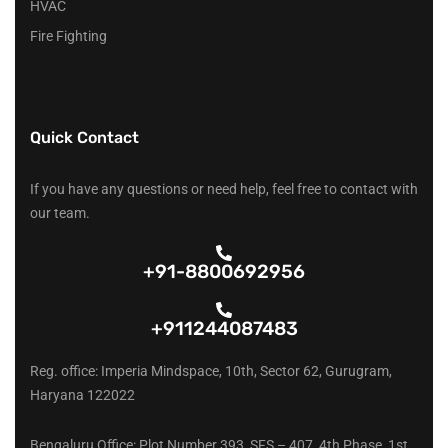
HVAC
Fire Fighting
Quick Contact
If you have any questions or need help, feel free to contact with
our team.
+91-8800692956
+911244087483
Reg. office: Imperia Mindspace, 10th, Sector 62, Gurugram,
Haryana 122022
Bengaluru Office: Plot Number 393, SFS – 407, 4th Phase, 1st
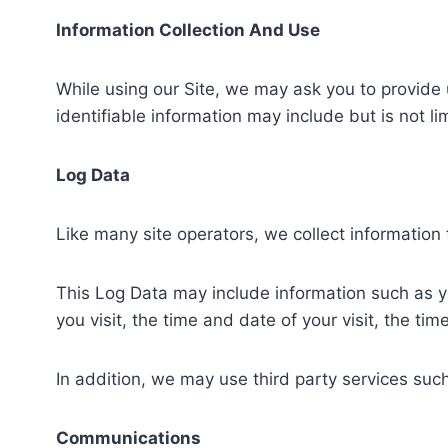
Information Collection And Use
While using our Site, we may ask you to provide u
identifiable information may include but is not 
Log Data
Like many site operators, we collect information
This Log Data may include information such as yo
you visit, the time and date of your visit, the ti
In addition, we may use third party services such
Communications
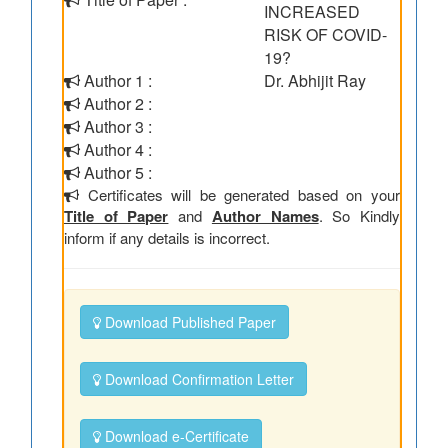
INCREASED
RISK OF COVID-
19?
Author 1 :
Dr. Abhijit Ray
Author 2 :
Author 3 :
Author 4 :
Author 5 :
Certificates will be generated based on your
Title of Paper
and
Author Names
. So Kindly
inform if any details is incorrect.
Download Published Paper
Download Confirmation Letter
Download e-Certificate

--

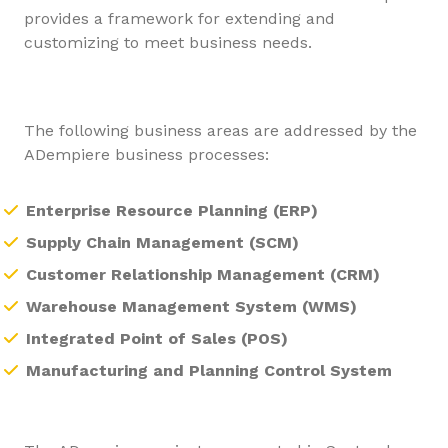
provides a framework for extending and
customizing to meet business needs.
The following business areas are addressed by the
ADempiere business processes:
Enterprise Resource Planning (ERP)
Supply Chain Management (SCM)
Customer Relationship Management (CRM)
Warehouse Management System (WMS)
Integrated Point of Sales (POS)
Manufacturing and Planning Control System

- [Work task] From the data above, reproduce word for word the lines running from the line with "Warehouse Management System (WMS)" to the line with "Manufacturing and Planning Control System", ends included.

- [Written answer]
Warehouse Management System (WMS)
Integrated Point of Sales (POS)
Manufacturing and Planning Control System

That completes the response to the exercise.